= Christophe Brunnquell =

French art director

Christophe Brunnquell (born 1969) is a French art director, and artist.

==Biography==
Brunnquell was born in Neuilly-sur-Seine, France, and started working as an art director for Encore magazine after graduating from high school. After being interviewed by Olivier Zahm and Elein Fleiss for Purple magazine, they hired Brunnquell as art director from Purple's second issue in 1993. The popularity of Purple helped boosting his own career, and since then he has been working with art direction and design consultancy for, among others, Louis Vuitton, the Venice Biennale, Le Figaro's fashion guide, Fabien Baron, Colette, Balenciaga, Céline, Cosmic Wonder, and Zucca.

In 2004 Brunnquell launched Carnaval magazine, a publication mainly displaying his own art work.

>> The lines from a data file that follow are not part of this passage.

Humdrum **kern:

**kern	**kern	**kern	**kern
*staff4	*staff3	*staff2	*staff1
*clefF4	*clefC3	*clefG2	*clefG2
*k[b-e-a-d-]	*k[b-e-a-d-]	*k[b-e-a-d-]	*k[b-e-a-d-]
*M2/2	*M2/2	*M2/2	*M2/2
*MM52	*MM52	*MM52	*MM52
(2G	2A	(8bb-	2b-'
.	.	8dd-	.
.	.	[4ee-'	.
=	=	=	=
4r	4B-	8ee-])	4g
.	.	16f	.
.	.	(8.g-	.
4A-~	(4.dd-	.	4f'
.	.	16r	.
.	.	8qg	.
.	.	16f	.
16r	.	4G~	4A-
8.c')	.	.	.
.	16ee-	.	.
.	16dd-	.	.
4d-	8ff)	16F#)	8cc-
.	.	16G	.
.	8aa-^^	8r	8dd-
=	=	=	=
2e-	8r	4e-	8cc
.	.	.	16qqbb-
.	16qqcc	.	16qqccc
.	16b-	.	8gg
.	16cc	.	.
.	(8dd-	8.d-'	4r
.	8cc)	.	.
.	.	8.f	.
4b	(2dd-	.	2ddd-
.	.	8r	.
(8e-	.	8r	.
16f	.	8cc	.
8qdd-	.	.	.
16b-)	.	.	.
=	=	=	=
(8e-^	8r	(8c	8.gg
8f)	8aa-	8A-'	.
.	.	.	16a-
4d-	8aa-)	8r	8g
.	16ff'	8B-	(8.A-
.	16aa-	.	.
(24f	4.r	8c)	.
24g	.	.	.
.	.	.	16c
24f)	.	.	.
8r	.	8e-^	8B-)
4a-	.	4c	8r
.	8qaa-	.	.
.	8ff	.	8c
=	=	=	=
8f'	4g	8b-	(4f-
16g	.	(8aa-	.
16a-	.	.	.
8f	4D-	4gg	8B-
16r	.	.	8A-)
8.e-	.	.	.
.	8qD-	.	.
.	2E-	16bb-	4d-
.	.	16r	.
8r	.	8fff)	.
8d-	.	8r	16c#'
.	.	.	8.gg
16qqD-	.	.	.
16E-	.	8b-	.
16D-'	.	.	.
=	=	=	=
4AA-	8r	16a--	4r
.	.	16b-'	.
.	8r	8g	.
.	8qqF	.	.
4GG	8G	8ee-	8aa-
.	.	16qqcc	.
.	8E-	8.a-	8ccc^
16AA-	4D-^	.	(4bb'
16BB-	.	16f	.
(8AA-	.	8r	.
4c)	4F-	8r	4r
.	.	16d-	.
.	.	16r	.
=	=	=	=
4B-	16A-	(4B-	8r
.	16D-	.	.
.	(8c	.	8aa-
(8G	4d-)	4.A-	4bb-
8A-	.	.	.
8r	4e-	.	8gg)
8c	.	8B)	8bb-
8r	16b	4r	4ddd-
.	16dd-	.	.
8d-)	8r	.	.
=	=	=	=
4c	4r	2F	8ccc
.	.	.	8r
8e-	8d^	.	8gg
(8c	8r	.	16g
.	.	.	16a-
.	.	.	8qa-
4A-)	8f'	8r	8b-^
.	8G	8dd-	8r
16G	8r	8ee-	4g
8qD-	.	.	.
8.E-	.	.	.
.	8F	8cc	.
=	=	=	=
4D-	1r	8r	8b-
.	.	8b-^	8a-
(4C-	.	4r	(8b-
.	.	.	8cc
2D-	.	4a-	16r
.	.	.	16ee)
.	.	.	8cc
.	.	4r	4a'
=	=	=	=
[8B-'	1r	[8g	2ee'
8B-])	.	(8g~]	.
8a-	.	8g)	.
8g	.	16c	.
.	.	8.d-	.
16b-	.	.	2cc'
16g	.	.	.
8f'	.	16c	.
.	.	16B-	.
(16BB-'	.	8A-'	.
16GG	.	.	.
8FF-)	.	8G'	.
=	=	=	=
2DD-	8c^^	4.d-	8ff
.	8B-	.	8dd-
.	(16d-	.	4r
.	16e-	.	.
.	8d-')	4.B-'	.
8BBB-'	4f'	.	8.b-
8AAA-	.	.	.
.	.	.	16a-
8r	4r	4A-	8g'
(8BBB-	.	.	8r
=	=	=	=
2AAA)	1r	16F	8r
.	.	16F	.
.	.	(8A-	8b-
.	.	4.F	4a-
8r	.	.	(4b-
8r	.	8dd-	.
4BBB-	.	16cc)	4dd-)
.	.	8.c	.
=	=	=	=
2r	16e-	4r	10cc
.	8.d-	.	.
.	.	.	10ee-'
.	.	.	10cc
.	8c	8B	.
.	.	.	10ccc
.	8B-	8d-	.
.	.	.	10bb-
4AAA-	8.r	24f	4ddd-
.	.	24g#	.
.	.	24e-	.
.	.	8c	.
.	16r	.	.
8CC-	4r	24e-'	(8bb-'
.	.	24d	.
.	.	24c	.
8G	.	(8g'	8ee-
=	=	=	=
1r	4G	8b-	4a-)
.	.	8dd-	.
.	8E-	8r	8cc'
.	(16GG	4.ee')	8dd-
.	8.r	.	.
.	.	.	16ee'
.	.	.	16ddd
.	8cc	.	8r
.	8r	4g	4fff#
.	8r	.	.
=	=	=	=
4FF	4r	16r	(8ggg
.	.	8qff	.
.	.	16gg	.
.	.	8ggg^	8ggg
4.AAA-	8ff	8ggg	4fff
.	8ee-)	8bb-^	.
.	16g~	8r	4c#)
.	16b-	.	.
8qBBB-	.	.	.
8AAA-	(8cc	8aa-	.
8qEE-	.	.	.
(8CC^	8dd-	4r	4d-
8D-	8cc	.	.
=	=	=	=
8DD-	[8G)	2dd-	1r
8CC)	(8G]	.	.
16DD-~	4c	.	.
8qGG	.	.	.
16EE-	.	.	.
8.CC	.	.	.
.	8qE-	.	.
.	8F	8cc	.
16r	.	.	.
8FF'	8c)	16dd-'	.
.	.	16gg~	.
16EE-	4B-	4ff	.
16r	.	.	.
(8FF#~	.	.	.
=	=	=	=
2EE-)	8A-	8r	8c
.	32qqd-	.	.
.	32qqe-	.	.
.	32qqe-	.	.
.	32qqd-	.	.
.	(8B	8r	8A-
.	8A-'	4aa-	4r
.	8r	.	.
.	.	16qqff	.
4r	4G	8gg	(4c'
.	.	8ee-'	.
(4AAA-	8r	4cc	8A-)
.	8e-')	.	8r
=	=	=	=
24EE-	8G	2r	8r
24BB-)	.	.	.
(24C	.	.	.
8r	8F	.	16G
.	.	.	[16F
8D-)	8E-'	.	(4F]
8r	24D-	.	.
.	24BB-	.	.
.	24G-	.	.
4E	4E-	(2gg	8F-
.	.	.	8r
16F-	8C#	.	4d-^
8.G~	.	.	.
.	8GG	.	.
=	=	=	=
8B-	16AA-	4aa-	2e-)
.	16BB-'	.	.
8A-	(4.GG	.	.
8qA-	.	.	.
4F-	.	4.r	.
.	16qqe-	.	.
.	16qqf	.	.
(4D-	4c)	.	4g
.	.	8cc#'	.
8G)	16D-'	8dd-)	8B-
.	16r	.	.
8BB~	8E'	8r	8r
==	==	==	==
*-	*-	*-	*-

Brunnquell's engagement in Purple has shifted through the years, and since the Summer 2007 issue the art direction is made by M/M Paris; though he seems to remain a part of the Purple crew – the Summer 2007 issue contained several of his monochrome paintings, and Brunnquell's artist's book Années érotiques was attached to the Spring/Summer 2008 issue. In an interview by Yasushi Fujimoto, Brunnquell explained his wish to work more or less full-time as an artist in the near future; and that his motifs are inspired by Japanese Yōkai (ghosts). The incorporation of typography in his paintings reveals his background as a graphic designer.

In 2009 he collaborated with Italian agency Studio Blanco for Carte Blanche, a capsule collection project designed for Sportmax (Max Mara Group).

Brunnquell's atelier is located in Paris' 18th arrondissement.